Wall Street endeksleri geçen yıl finansal krizden bu yana en kötü senelerini geride bırakırken, Fed’in enflasyonla mücadele için gerçekleştirdiği faiz artışları ABD ekonomisinin resesyona gireceği yönündeki endişeleri tırmandırdı.
Eski Uluslararası Para Fonu (IMF) Başekonomisti Olivier Blanchard’ın aralarında olduğu bazı ekonomistler de resesyondan kaçınmanın bir yolu olarak enflasyon hedeflerini yüzde 2 yerine yüzde 3’e yükseltmeyi önermişti.
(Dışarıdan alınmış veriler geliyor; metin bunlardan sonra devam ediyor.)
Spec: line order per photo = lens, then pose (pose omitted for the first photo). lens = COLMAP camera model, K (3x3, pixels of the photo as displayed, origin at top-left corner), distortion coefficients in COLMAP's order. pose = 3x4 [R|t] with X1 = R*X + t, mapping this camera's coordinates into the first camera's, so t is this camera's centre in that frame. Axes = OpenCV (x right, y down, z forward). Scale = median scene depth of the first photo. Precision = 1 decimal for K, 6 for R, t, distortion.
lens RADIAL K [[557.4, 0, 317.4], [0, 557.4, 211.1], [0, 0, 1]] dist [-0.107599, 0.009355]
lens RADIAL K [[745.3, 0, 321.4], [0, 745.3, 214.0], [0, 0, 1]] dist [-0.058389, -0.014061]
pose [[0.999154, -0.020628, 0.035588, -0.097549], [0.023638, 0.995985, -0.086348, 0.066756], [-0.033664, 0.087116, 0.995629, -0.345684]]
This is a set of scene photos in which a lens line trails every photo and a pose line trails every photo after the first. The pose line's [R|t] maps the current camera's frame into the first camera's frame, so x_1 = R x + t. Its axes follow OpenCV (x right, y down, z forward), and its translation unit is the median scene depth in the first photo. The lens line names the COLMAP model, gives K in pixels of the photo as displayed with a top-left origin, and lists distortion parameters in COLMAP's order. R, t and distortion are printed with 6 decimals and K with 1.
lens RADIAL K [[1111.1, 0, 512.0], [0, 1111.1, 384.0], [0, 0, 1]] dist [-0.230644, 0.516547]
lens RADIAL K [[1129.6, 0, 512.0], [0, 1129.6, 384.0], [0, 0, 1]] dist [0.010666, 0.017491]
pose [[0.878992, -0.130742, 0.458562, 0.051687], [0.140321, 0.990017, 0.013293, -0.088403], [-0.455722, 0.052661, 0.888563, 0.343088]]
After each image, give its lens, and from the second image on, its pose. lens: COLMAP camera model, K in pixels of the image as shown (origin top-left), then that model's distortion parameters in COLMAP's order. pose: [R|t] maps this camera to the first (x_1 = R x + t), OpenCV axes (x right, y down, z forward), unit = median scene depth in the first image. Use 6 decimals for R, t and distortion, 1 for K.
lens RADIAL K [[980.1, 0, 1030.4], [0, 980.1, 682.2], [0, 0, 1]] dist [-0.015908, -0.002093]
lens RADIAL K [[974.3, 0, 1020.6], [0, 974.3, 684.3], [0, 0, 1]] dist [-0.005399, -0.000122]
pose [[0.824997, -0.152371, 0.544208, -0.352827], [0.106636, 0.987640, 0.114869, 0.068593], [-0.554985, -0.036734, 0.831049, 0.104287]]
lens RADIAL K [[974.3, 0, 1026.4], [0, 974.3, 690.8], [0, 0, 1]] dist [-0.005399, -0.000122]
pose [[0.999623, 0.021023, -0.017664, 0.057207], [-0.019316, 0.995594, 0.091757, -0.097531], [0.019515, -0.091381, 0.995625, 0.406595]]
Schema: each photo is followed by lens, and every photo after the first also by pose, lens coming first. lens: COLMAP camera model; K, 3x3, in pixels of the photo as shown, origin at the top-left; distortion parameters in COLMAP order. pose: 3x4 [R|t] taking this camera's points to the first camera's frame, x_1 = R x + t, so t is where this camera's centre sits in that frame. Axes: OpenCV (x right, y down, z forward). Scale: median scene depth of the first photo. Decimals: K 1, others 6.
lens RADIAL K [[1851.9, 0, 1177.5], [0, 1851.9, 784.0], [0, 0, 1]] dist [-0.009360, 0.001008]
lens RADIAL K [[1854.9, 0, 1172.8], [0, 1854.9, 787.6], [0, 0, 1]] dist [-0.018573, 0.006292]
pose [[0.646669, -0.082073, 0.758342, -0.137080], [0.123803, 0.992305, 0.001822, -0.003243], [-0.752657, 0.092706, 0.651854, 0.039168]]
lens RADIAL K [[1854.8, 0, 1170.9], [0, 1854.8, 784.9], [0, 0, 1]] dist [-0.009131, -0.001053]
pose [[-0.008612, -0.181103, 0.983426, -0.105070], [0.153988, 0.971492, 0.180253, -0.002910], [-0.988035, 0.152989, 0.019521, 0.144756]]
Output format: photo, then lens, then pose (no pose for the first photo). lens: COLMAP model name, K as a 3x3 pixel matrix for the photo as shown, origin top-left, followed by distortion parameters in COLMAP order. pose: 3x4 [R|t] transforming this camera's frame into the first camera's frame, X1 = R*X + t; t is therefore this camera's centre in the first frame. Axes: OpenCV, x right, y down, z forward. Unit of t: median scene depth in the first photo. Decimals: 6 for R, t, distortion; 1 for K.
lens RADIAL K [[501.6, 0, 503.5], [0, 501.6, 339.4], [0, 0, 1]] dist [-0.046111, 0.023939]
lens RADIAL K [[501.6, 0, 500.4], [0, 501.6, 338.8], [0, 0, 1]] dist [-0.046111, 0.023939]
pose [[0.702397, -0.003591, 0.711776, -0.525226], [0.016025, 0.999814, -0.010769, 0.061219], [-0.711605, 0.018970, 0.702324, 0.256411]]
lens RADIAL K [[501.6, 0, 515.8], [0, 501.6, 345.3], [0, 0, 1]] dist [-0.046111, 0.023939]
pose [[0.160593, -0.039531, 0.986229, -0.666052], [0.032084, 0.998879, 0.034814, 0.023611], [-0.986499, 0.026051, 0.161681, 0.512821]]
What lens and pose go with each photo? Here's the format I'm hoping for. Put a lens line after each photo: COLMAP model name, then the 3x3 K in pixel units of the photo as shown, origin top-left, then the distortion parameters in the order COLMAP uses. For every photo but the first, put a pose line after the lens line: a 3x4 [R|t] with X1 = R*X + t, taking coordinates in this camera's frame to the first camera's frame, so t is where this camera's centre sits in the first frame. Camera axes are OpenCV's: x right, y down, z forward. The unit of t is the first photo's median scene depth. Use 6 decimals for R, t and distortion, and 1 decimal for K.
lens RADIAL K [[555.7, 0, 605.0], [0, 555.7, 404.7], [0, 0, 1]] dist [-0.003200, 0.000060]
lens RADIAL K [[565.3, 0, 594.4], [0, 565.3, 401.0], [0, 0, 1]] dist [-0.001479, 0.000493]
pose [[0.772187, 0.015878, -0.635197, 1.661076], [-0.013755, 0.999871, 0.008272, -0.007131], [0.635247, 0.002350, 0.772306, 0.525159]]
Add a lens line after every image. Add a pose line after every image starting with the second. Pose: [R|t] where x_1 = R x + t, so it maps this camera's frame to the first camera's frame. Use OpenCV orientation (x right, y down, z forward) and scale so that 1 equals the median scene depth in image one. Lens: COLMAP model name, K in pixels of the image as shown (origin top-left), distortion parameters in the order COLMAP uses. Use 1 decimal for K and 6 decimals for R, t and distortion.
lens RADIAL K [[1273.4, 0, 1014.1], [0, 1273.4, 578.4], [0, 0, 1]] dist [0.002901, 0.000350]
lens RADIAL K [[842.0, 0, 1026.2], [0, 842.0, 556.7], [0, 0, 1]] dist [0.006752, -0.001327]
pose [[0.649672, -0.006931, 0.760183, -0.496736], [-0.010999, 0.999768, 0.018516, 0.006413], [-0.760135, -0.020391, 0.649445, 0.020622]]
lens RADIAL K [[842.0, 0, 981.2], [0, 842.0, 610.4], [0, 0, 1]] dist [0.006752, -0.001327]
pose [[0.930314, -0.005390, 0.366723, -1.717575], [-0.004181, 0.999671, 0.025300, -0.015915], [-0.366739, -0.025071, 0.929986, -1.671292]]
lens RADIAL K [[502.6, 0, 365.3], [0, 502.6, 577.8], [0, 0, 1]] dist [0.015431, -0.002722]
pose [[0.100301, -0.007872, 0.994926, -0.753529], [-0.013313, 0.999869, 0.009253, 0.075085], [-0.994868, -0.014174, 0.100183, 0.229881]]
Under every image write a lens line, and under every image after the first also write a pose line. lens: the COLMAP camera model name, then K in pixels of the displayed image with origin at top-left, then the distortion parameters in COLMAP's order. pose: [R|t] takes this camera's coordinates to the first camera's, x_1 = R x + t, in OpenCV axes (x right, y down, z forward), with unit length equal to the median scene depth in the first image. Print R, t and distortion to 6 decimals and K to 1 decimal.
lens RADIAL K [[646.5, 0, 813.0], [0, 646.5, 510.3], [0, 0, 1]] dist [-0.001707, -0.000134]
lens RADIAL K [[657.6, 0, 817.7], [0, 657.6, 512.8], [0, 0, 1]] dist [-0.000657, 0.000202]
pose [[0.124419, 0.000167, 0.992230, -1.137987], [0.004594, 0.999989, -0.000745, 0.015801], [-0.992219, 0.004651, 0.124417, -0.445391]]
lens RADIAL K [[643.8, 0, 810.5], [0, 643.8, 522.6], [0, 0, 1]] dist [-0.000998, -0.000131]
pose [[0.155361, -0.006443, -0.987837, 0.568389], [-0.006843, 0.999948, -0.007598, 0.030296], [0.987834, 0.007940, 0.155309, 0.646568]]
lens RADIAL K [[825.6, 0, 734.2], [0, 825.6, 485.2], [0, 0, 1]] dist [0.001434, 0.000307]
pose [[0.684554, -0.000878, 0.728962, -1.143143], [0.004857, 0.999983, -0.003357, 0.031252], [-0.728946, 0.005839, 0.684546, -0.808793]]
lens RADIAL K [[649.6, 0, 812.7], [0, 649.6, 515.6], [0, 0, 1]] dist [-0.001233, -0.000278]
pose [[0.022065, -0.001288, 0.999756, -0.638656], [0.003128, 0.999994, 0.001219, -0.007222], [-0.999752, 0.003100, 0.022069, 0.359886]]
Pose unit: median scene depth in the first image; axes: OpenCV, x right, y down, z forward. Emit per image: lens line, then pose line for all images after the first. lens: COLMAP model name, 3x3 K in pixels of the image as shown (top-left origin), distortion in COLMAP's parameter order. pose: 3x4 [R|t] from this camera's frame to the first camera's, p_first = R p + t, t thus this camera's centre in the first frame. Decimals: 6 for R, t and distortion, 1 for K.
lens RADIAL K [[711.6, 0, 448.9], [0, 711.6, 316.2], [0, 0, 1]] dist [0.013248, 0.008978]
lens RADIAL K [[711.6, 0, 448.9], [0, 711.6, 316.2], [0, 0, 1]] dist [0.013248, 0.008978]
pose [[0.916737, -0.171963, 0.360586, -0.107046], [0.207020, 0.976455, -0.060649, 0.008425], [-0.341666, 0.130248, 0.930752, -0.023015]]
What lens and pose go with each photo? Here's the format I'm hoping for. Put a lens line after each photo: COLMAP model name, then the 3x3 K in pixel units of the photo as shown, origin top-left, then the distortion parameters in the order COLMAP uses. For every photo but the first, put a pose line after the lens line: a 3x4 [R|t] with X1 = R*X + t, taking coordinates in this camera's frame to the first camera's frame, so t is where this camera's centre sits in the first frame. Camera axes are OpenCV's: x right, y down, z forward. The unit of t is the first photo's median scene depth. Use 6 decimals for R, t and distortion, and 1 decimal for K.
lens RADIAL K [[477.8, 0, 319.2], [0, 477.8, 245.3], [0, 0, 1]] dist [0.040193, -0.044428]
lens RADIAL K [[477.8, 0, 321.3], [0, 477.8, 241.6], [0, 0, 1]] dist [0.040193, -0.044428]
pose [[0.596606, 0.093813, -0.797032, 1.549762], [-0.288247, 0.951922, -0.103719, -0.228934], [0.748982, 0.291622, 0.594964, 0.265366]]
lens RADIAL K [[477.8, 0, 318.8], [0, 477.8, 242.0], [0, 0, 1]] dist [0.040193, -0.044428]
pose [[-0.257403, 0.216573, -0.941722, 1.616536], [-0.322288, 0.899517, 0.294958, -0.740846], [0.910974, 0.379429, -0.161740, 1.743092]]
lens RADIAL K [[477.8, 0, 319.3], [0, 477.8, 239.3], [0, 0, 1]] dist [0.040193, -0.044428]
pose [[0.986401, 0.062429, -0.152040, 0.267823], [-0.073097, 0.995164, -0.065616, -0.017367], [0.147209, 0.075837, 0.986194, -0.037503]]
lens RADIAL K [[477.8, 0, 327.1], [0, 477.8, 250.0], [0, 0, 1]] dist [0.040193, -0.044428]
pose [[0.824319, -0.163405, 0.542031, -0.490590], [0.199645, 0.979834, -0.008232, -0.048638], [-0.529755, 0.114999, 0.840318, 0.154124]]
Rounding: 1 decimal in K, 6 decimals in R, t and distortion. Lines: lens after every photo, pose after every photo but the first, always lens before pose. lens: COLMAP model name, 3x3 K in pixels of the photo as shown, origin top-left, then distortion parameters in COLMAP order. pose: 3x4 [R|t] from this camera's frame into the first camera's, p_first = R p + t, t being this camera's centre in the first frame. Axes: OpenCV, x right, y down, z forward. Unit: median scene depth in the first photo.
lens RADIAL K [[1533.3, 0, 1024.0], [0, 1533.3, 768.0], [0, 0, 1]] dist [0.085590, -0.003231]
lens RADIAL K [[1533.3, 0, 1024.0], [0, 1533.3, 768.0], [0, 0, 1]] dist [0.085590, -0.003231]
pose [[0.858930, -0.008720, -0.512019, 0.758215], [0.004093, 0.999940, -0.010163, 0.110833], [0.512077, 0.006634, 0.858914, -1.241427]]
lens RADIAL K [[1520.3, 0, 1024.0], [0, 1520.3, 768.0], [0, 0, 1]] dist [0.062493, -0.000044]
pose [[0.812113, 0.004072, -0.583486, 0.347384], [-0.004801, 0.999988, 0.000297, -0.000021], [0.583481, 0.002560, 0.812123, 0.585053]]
Geçen hafta gerçekleştirilen Davos Zirvesi’nde buna karşı çıkan eski ABD Hazine Bakanı Larry Summers da enflasyon konusunda yumuşamanın “maliyetli bir hata” olacağı konusunda uyarmıştı.
Ancak yatırımcılar resesyon konusunda geçen yılki kadar endişeli görünmüyorlar. JPMorgan’a göre piyasalardaki resesyon ihtimali fiyatlaması 2022’deki zirve seviyelerinden keskin bir şekilde düşüş kaydetti.
S&P 500 resesyon ihtimali hâlâ yüzde 73’lerde
Kurumun işlem modeli, yüksek kredi notuna sahip tahvillerden Avrupa hisselerine 9 varlık sınıfının 7’sinin yüzde 50’nin altında bir olasılıkla resesyon fiyatladığını gösteriyor. Model ekim ayında bir resesyonu neredeyse kaçınılmaz olarak gösteriyordu.
S&P 500 resesyon ihtimali hâlâ yüksek bir seviye olan yüzde 73 civarında olsa da bu, geçen yılki yüzde 98 seviyesinin altında.
JPMorgan Stratejisti Nikolaos Panigirtzoglou, “Varlık sınıflarının çoğu, Çin’in yeniden açılmasının, Avrupa’da gaz fiyatlarının düşmesinin ve ABD’de enflasyonun beklenenden daha hızlı yavaşlamasının yardımıyla durgunluk risklerini daha az fiyatlıyor.
Bu fiyatlama ekim seviyelerinin belirgin şekilde altında” dedi. Bununla birlikte tahvil piyasasının favori resesyon göstergesi olan getiri eğrisi ise uyarı vermeye devam ediyor. ABD’de 3 aylık bonoların getirisi, 10 yıllık tahvillerin getirisinden yüksek.